_REQUIREMENT_
Count the lines below that include the word "casing" and write that number alone.

_DATA RECORDS_
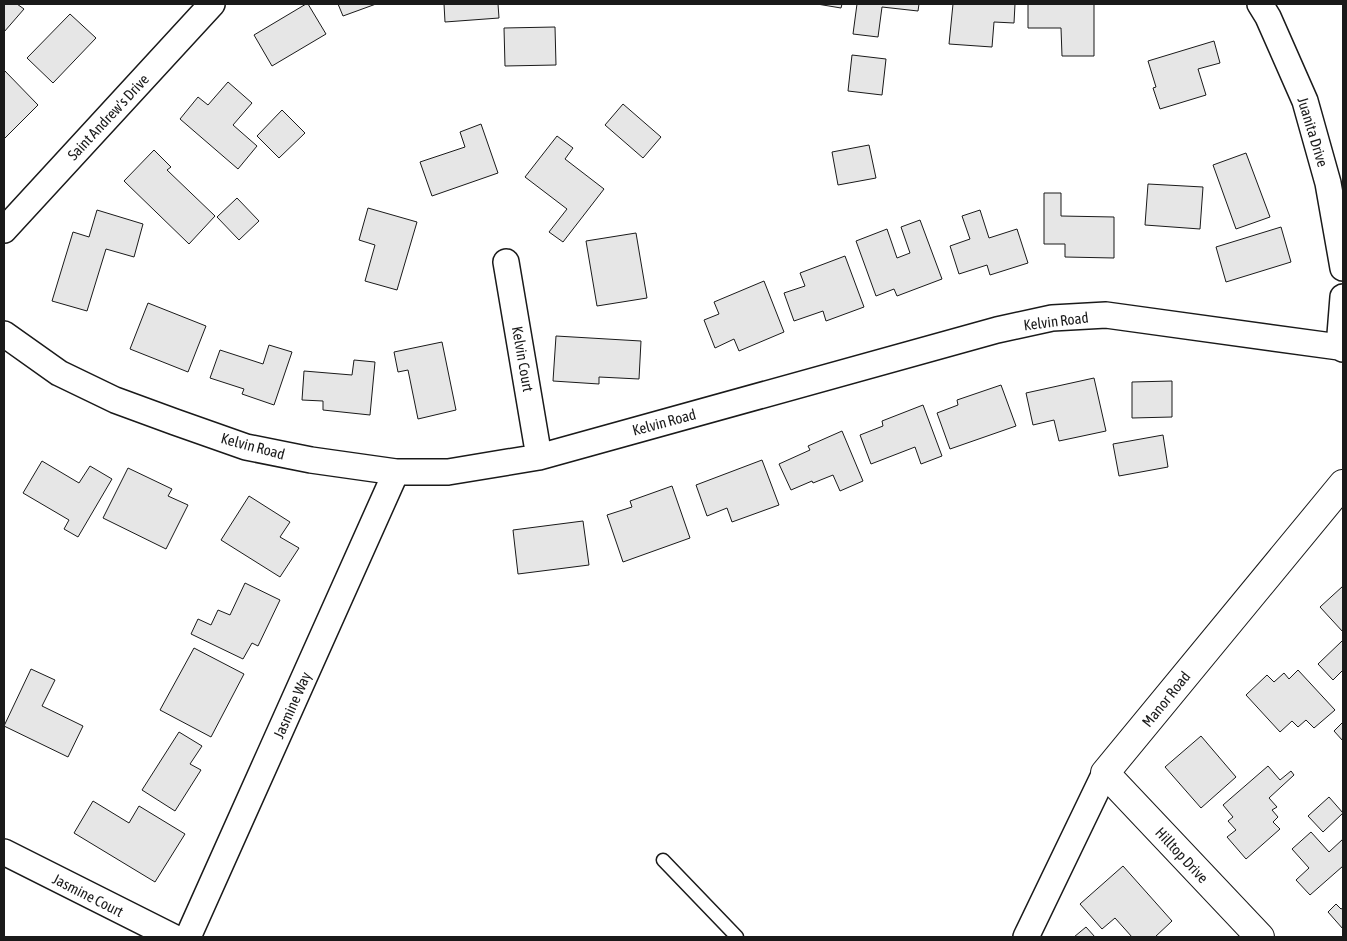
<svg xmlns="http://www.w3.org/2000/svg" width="1347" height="941" viewBox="0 0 1347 941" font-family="'Asap Condensed',sans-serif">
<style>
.building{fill:#e6e6e6;stroke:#1a1a1a}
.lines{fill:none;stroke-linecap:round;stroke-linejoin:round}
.service-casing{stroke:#1a1a1a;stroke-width:15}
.minor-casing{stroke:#1a1a1a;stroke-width:28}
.tertiary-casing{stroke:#1a1a1a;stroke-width:30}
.service{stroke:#fff;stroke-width:12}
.minor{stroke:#fff;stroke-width:25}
.tertiary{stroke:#fff;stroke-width:28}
.labels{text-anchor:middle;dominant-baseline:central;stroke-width:4;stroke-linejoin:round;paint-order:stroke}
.street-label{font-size:15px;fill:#1a1a1a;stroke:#fff}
</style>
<rect width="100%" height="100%" fill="#fff"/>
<path class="building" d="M 4,4 L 17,4 L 24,9 L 4,32 Z
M 306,4 L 308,4 L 326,34 L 272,66 L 254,35 Z
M 338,4 L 376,4 L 343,16 Z
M 444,4 L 498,4 L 499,18 L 445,22 Z
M 817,4 L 842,4 L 841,8 Z
M 857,4 L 919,4 L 918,11 L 882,7 L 878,37 L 853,34 Z
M 953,4 L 1015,4 L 1014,23 L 994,22 L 992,47 L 949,44 Z
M 1028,4 L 1094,4 L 1094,56 L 1062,56 L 1061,28 L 1028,28 Z
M 70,14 L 96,38 L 53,83 L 27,58 Z
M 555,27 L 556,65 L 505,66 L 504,28 Z
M 1214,41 L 1220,63 L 1198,69 L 1206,95 L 1160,109 L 1153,88 L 1156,87 L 1148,61 Z
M 852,55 L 886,59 L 882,95 L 848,91 Z
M 4,70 L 38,105 L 4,139 Z
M 228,82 L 252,103 L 233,125 L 257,146 L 238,169 L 180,119 L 198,97 L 208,105 Z
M 623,104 L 661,137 L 643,158 L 605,125 Z
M 282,110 L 305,133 L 279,158 L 257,136 Z
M 481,124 L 498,173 L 432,196 L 420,162 L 465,147 L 460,132 Z
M 557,136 L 573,148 L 565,159 L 604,189 L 563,242 L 549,232 L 567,209 L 525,177 Z
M 869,145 L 876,178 L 838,185 L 832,152 Z
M 154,150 L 171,167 L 167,170 L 215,216 L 189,244 L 124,181 Z
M 1246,153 L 1270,217 L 1236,229 L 1213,165 Z
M 1148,184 L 1203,187 L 1200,229 L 1145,225 Z
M 1044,193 L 1061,193 L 1061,216 L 1114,217 L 1114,258 L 1065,257 L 1065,244 L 1044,244 Z
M 237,198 L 259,221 L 239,240 L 217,217 Z
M 368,208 L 417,222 L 397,290 L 365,281 L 375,245 L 359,240 Z
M 97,210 L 143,224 L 134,257 L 106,249 L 87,311 L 52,301 L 73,232 L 89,237 Z
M 980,210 L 989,238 L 1017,229 L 1028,263 L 990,275 L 987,265 L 959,274 L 950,246 L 970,239 L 962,216 Z
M 920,220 L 942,279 L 897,296 L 894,289 L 876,296 L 856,241 L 887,229 L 897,258 L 910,253 L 901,227 Z
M 1281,227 L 1291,262 L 1226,282 L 1216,247 Z
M 636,233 L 647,298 L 597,306 L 586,241 Z
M 845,256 L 864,307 L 826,321 L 823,311 L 794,321 L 784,293 L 805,286 L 800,273 Z
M 764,281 L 784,332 L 739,351 L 734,339 L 715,348 L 704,320 L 719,314 L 714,302 Z
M 148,303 L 206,326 L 188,372 L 130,349 Z
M 556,336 L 641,341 L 639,379 L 599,377 L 599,384 L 553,381 Z
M 442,342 L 456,410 L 418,419 L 408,370 L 398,372 L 394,352 Z
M 269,345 L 292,352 L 274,405 L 242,394 L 244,389 L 210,378 L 220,350 L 263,364 Z
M 354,360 L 375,362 L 370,415 L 323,410 L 323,401 L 302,400 L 304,371 L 352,375 Z
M 1094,378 L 1106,431 L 1059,441 L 1054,420 L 1033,425 L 1026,393 Z
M 1172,381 L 1172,417 L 1132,418 L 1132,382 Z
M 1001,385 L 1016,426 L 950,449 L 937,413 L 958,405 L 957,400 Z
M 923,405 L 942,456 L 921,464 L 915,447 L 871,464 L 860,435 L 883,426 L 882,421 Z
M 842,431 L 863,481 L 840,491 L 833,475 L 813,483 L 812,481 L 791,490 L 779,464 L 810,450 L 808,446 Z
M 1163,435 L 1168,467 L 1119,476 L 1113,444 Z
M 762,460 L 779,505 L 732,522 L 727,508 L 707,516 L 696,485 Z
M 42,461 L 79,483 L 90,466 L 112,479 L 78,537 L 64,529 L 69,520 L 23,493 Z
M 128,468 L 172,489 L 168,496 L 188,505 L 166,549 L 103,518 Z
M 672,486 L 690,538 L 623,562 L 607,515 L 632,507 L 630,501 Z
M 249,496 L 290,522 L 280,537 L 299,548 L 280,577 L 221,540 Z
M 583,521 L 589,565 L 518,574 L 513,530 Z
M 245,583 L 280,600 L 258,646 L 252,643 L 243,659 L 191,634 L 198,619 L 211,625 L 218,610 L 230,615 Z
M 1343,586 L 1343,632 L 1320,607 Z
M 1342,641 L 1343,642 L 1343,670 L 1333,680 L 1318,664 Z
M 194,648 L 244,674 L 211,737 L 160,710 Z
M 31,669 L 55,680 L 42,706 L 83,726 L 68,757 L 4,726 Z
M 1298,670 L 1335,710 L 1314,728 L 1306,720 L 1298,727 L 1292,721 L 1280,732 L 1246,695 L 1267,675 L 1274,682 L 1284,673 L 1289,679 Z
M 1343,722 L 1343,741 L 1334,731 Z
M 179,732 L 202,746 L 190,764 L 201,770 L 175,811 L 142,790 Z
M 1201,736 L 1236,777 L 1201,808 L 1165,767 Z
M 1268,766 L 1280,780 L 1291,771 L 1294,775 L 1269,798 L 1277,807 L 1272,810 L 1278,817 L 1273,822 L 1280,829 L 1246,859 L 1227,837 L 1236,830 L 1228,821 L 1233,817 L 1223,805 Z
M 1329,797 L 1343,813 L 1323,832 L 1308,816 Z
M 93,801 L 129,823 L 139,806 L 185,834 L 155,882 L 74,833 Z
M 1311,832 L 1329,852 L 1343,839 L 1343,866 L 1310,895 L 1296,880 L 1309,868 L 1292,849 Z
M 1123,866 L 1172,921 L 1155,937 L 1132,937 L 1115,918 L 1102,929 L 1080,904 Z
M 1336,904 L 1341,909 L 1343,908 L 1343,929 L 1328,912 Z
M 1086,927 L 1095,937 L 1074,937 Z"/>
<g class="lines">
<defs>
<path id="service" d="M 663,860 L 737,937"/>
<path id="minor" d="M 1260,4 L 1268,17 L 1305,101 L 1328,183 L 1343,268
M 4,230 L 212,4
M 506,262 L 539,457
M 4,334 L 59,373 L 115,400 L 175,422 L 246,447 L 311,460 L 396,472 L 448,472 L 539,457 L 997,330 L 1052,318 L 1106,315 L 1339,347 L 1343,349
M 1339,347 L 1343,297
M 4,852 L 173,937
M 188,937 L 396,472
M 1026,937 L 1105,773"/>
<path id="tertiary" d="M 1260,937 L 1105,773 L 1343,484"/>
</defs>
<use href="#service" class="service-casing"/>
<use href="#minor" class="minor-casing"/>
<use href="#tertiary" class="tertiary-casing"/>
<use href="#service" class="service"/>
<use href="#minor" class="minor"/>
<use href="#tertiary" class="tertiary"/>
</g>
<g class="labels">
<g class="street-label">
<text transform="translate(108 117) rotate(-47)">Saint Andrew's Drive</text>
<text transform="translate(1313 132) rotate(73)">Juanita Drive</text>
<text transform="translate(1056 321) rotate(-7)">Kelvin Road</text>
<text transform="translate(523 359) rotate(80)">Kelvin Court</text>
<text transform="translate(664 422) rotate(-15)">Kelvin Road</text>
<text transform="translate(253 446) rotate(15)">Kelvin Road</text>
<text transform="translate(1166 699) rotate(-51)">Manor Road</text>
<text transform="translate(292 705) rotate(-66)">Jasmine Way</text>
<text transform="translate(1182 855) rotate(47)">Hilltop Drive</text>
<text transform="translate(88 895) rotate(27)">Jasmine Court</text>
</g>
</g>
<rect width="1347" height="941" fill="none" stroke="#1a1a1a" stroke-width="10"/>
</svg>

_TASK RESULT_
6